- O Banco do Brasil registrou um aumento da inadimplência no agronegócio, com índice de 4,21% no primeiro semestre de 2023, comparado a 3% no mesmo período de 2022.
- O governo anunciou um pacote de R$ 12 bilhões para renegociação de dívidas no setor agro, resultando em uma alta de 8,2% nas ações do banco.
- A Medida Provisória 1314, que implementa o pacote, visa ajudar produtores rurais afetados por eventos climáticos.
- O Banco do Brasil está adotando garantias mais rigorosas para novos empréstimos, o que pode atrasar a concessão de crédito, mas protege o balanço patrimonial.
- A expectativa é que a instituição alcance um retorno sobre patrimônio líquido (ROE) na faixa de dois dígitos médios até 2026, com resultados do terceiro trimestre de 2023 semelhantes aos do anterior.
O Banco do Brasil (BBAS3) enfrenta um aumento significativo na inadimplência, especialmente no setor agropecuário, com o índice subindo para 4,21% no primeiro semestre de 2023, comparado a 3% no mesmo período do ano anterior. Essa situação levou a instituição a buscar alternativas para mitigar os impactos negativos.
Recentemente, o governo anunciou um pacote de R$ 12 bilhões destinado à renegociação de dívidas no agronegócio, o que gerou uma reação positiva nas ações do banco, que subiram 8,2% após o anúncio. Apesar dessa recuperação, analistas do JPMorgan alertam que o cenário ainda é desafiador e que a visibilidade sobre o retorno aos acionistas permanece incerta.
Medidas de Alívio
O pacote de renegociação, por meio da Medida Provisória 1314, visa ajudar produtores rurais afetados por eventos climáticos. Embora as negociações ainda não tenham começado, espera-se que a medida alivie a pressão sobre a carteira de empréstimos do Banco do Brasil. Cada real renegociado pode gerar um ganho equivalente em capital, contribuindo para a saúde financeira da instituição.
Além disso, o banco está adotando garantias mais rigorosas para novos empréstimos, o que pode atrasar o processo de concessão de crédito, mas também visa proteger o balanço patrimonial.

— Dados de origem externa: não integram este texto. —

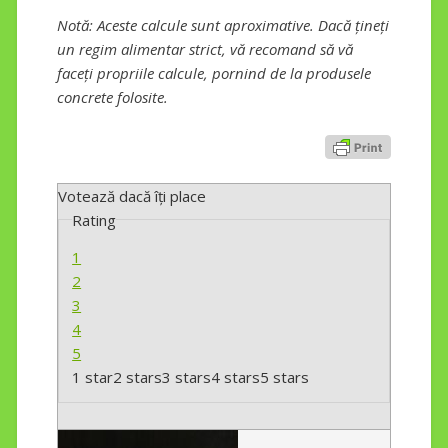
Notă: Aceste calcule sunt aproximative. Dacă țineți
un regim alimentar strict, vă recomand să vă
faceți propriile calcule, pornind de la produsele
concrete folosite.
Votează dacă îți place
Rating
1
2
3
4
5
1 star
2 stars
3 stars
4 stars
5 stars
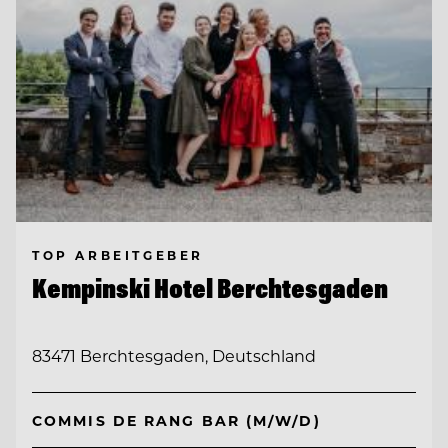
TOP ARBEITGEBER
Kempinski Hotel Berchtesgaden
83471 Berchtesgaden, Deutschland
COMMIS DE RANG BAR (M/W/D)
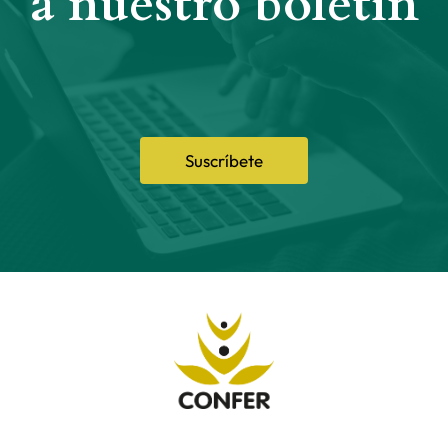
a nuestro boletín
Suscríbete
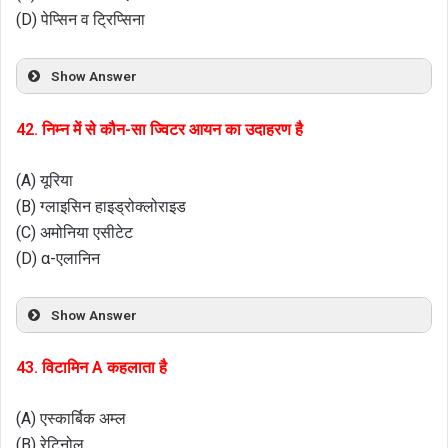
(D) पेप्सिन व ट्रिप्सिना
Show Answer
42. निम्न में से कौन-सा ज्विटर आयन का उदाहरण है
(A) यूरिया
(B) ग्लाइसिन हाइड्रोक्लोराइड
(C) अमोनिया एसीटेट
(D) α-एलानिन
Show Answer
43. विटामिन A कहलाता है
(A) एस्कार्बिक अम्ल
(B) रेटिनोल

A expectativa é que uma safra mais favorável e mudanças regulatórias, como a Resolução 5244, que flexibiliza a recuperação de operações de crédito, possam ajudar a estabilizar a inadimplência.
Expectativas Futuras
Para o terceiro trimestre de 2023, o Banco do Brasil deve apresentar resultados semelhantes aos do trimestre anterior, com a administração otimista quanto à estabilização da inadimplência e à melhora das margens de financiamento. O objetivo é alcançar um retorno sobre patrimônio líquido (ROE) na faixa de dois dígitos médios até 2026.
Embora a recuperação das ações seja um sinal positivo, a relação preço/valor patrimonial do banco ainda está abaixo da média do setor privado. A presidente do Banco do Brasil, Tarciana Medeiros, destacou que a instituição deve ser uma das principais beneficiárias do novo pacote de crédito, que promete trazer alívio ao setor agropecuário.